In parshas Vayeitzei, Yaakov meets his bashert, Rochel Imeinu, at the well. She warns him that her father is a master manipulator.
“Yaakov Avinu tells her, ‘Don’t worry, I can handle your father,’ ” Rav Zweig explains. “Then, as you get further into the story, on the face of it, it looks like her father out-manipulated Yaakov.”
We only see how Yaakov actually totally out-manipulated Lavan in the pesukim after Yaakov receives G-d’s command to pack up his belongings and return to Eretz Yisrael.
“Yaakov didn’t want to take them back until they could break their connection to Lavan,” Rav Zweig explains. “Lavan still felt like he was the father and grandfather of the family, and he wanted to be in charge. So Yaakov takes his wives out to the field and starts talking to them, and they admit how their father treated them like captives and chattel and kept the dowry for himself that he was supposed to give them.”
It was through their own admission that Yaakov was able to break Lavan’s grip on them.
“It was our gain,” Rav Zweig says. “We wouldn’t be Klal Yisrael if Lavan had remained the titular head of Klal Yisrael.”
Contrast that with how Yaakov “fooled” his father.
“The pasuk says ‘Hakol kol Yaakov.’ Eisav, on the other hand, talks tough. Yaakov is already disguising himself physically. He’s not smart enough to figure out that he should imitate Eisav’s talk? Why didn’t he do that too?” Rav Zweig asks.
He answers: “This was the difference. Yaakov just created a 50-50 scenario for his father. He wanted it to be his father’s decision to give him the brachos, because otherwise they really wouldn’t have belonged to him. If you read the pesukim well, you will recognize that he always gave his father the option. He didn’t manipulate him.”
Never Say Never
Many years ago, a young couple began attending Rav Zweig’s shiurim on Jewish marriage. The man descended from the mekubal Rav Shlomo Alkabetz, mechaber of Lecha Dodi. His wife came from the family of Rav Levi Yitzchak of Berditchev.
Both were secular, and adamant about it, especially the wife.
“The first time she walked in, she told me, ‘I’m not listening to anything from rabbis,’ ” said Rav Zweig.
Eating is another matter entirely, so as time went on, the couple became frequent guests at Rav Zweig’s Shabbos table. That’s what ended up turning the tables for them.
“Even her husband once told me, ‘Rabbi, don’t think the classes were mekarev me — it was the cholent,’ ” Rav Zweig recalls. “It took me a little time to understand what he was saying.”
Apparently, the couple imbibed by example.
“People want to change their lives, but it has to be something that’s relevant to their lives,” Rav Zweig said. “When you come to somebody’s house, and you see the way a couple treats each other and how the kids respect their parents — that’s exactly what he saw.
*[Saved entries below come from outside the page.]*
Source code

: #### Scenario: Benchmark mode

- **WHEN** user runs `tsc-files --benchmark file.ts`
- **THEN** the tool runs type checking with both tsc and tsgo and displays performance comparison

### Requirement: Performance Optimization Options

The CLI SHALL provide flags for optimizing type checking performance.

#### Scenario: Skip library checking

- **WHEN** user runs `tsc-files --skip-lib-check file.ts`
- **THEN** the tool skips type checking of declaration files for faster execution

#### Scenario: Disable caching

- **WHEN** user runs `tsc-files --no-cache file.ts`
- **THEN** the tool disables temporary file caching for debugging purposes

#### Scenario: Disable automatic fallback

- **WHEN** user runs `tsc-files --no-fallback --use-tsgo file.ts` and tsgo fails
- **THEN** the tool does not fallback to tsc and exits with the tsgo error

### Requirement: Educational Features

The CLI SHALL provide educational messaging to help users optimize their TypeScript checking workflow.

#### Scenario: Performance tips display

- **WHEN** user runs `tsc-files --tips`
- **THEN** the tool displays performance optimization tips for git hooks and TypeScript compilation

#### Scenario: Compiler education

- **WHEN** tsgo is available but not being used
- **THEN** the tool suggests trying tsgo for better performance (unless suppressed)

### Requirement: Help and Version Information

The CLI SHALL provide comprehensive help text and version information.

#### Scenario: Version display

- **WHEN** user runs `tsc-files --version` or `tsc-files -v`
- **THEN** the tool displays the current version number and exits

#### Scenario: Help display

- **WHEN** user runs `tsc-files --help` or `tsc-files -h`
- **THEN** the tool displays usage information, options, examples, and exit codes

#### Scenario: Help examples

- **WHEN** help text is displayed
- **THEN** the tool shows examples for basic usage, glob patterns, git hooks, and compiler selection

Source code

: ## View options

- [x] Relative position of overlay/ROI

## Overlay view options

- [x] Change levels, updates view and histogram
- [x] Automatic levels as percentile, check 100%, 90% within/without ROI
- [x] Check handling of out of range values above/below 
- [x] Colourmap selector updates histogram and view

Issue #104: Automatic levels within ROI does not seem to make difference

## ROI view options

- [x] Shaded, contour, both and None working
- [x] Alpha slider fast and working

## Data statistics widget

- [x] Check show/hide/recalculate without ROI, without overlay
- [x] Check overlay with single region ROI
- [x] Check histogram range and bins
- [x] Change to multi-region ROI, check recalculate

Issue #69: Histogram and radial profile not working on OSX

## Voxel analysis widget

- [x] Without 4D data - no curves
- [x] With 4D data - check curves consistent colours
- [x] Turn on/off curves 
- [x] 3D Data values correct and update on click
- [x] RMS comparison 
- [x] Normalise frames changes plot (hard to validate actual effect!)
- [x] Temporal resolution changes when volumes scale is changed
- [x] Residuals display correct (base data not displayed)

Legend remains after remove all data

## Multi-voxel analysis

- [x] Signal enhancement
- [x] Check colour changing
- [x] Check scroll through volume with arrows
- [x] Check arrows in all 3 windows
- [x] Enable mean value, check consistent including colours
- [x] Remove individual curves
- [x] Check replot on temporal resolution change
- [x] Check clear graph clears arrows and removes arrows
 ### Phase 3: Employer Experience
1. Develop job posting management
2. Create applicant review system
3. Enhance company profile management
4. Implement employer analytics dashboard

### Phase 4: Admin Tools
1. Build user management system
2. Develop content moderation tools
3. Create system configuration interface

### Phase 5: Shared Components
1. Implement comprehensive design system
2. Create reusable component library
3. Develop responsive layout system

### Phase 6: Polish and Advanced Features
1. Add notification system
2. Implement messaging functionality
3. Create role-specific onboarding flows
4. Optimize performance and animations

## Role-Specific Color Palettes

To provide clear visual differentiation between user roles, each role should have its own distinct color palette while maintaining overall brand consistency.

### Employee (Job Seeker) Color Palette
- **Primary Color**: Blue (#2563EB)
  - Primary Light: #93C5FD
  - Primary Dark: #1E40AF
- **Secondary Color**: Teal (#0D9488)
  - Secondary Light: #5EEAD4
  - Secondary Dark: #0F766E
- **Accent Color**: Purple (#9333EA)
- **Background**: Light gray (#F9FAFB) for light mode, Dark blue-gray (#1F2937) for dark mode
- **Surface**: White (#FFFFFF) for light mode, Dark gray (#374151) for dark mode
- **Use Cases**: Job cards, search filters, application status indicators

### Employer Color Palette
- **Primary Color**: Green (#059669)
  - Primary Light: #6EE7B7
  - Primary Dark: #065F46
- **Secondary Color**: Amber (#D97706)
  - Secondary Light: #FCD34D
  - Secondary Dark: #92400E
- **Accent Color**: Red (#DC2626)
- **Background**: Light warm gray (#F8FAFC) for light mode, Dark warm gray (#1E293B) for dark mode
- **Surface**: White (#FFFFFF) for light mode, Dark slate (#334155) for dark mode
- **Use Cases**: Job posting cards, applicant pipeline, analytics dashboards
That’s what they wanted for themselves and that’s how they got to understand the relevance of Torah.”
Today, the couple is fully observant. Their son, who sported spiked hair at his bar mitzvah, is now learning in Yeshivas Mir in Jerusalem. This family was one of the first to push for the new expansion and deposited the initial $1 million in a trust fund to help kick off the yeshivah’s dream of creating a space worthy of the Torah and hashkafah that is taught within.
“That’s what kiruv is all about,” Rav Zweig continues. “Kiruv is about knowing that you are improving the quality of a person’s life. Being an Orthodox Jew is not a burden. It’s a privilege and it gives a person a meaningful and fulfilling life.”